*Activity 1*
Translate this sentence from the passage on the semiconductor device assembly into Spanish: "The TSV 208 extends entirely through the substrate 204 from the metallization layer 206."
====================
Beginning with FIG. 3 at stage 300, a simplified schematic cross-sectional view of a semiconductor device assembly is illustrated. The semiconductor device assembly includes the semiconductor die 202 assembled onto a carrier substrate. The semiconductor die 202 can be adhered (e.g., through an adhesive or a dielectric material) to the carrier substrate in a face-down arrangement such that a front side of the semiconductor die 202 faces toward the carrier substrate. The semiconductor die 202 may be implemented at a substrate 204. A metallization layer 206 that includes traces, lines, vias, and other connective structures may be disposed at the front side of the semiconductor die 202. The TSV 208 extends entirely through the substrate 204 from the metallization layer 206. A protruded portion 220 of the TSV 208 extends beyond the back side of the substrate 204. For example, the protruded portion 220 of the TSV 208 may extend past the back side of the substrate 204 by an amount larger than 1 micron, larger than 2 microns, larger than 3 microns, larger than 4 microns, larger than 5 microns, etc.
====================
*Activity 2*
Arrange the entries below as a Markdown table with the columns Row and Entry line. Start with the line containing "я определенных мер" and run through the end of the entries, with one row per line, no blank lines and no pictures.

*Dataset entries*
====================
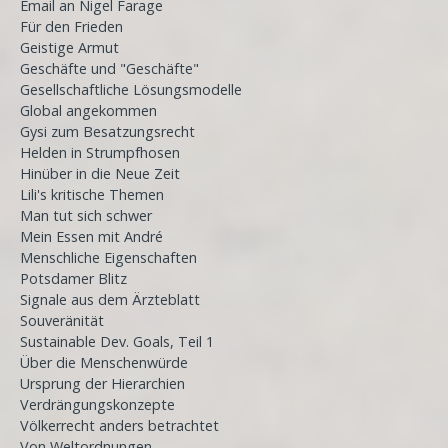
Email an Nigel Farage
Für den Frieden
Geistige Armut
Geschäfte und "Geschäfte"
Gesellschaftliche Lösungsmodelle
Global angekommen
Gysi zum Besatzungsrecht
Helden in Strumpfhosen
Hinüber in die Neue Zeit
Lili's kritische Themen
Man tut sich schwer
Mein Essen mit André
Menschliche Eigenschaften
Potsdamer Blitz
Signale aus dem Ärzteblatt
Souveränität
Sustainable Dev. Goals, Teil 1
Über die Menschenwürde
Ursprung der Hierarchien
Verdrängungskonzepte
Völkerrecht anders betrachtet
Von Weltordnungen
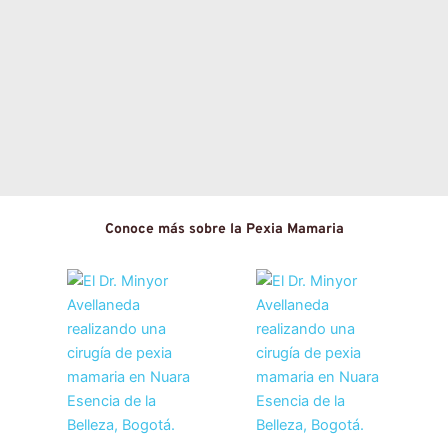
Conoce más sobre la Pexia Mamaria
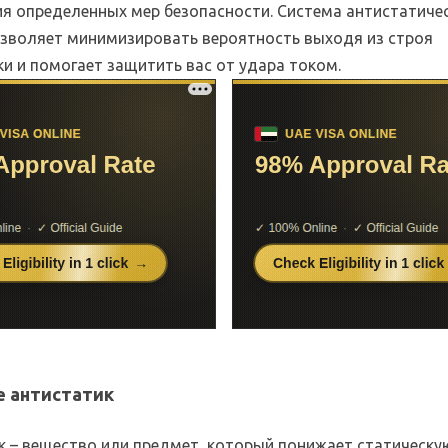
я определенных мер безопасности. Система антистатиче
зволяет минимизировать вероятность выходя из строя
и и помогает защитить вас от удара током.
е антистатик
к – вещество или предмет, который понижает статическу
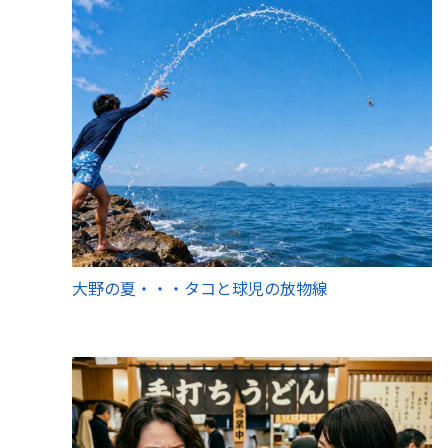
大野の夏・・・タコと球児の放物線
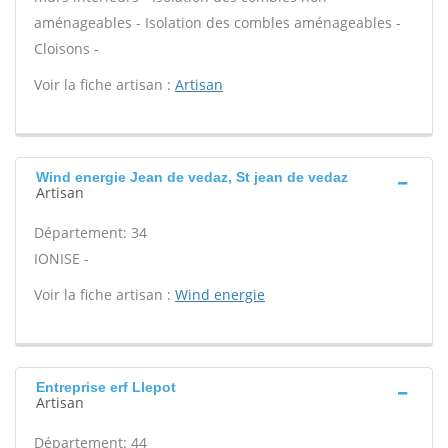
aménageables - Isolation des combles aménageables -
Cloisons -
Voir la fiche artisan :
Artisan
Wind energie Jean de vedaz, St jean de vedaz
Artisan
Département: 34
IONISE -
Voir la fiche artisan :
Wind energie
Entreprise erf Llepot
Artisan
Département: 44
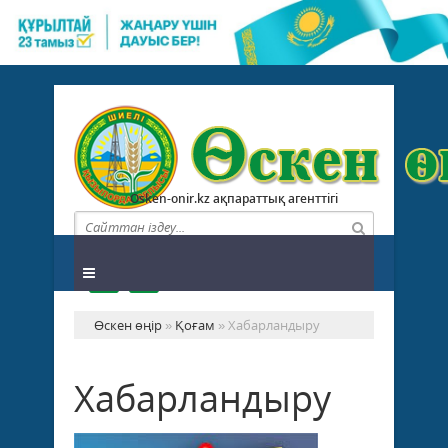
Osken-onir.kz ақпараттық агенттігі
Өскен өңір
»
Қоғам
» Хабарландыру
Хабарландыру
====================
*Exercise response 1*
El TSV 208 se extiende completamente a través del sustrato 204 desde la capa de metalización 206.

*Exercise response 2*
| Row | Entry line |
|---|---|
| 1 | я определенных мер безопасности. Система антистатиче |
| 2 | зволяет минимизировать вероятность выходя из строя |
| 3 | и и помогает защитить вас от удара током. |
| 4 | е антистатик |
| 5 | к – вещество или предмет, который понижает статическу |
| 6 | 大野の夏・・・タコと球児の放物線 |
| 7 | aménageables - Isolation des combles aménageables - |
| 8 | Cloisons - |
| 9 | Voir la fiche artisan : |
| 10 | Artisan |
| 11 | Wind energie Jean de vedaz, St jean de vedaz |
| 12 | Artisan |
| 13 | Département: 34 |
| 14 | IONISE - |
| 15 | Voir la fiche artisan : |
| 16 | Wind energie |
| 17 | Entreprise erf Llepot |
| 18 | Artisan |
| 19 | Département: 44 |
| 20 | Osken-onir.kz ақпараттық агенттігі |
| 21 | Өскен өңір |
| 22 | » |
| 23 | Қоғам |
| 24 | » Хабарландыру |
| 25 | Хабарландыру |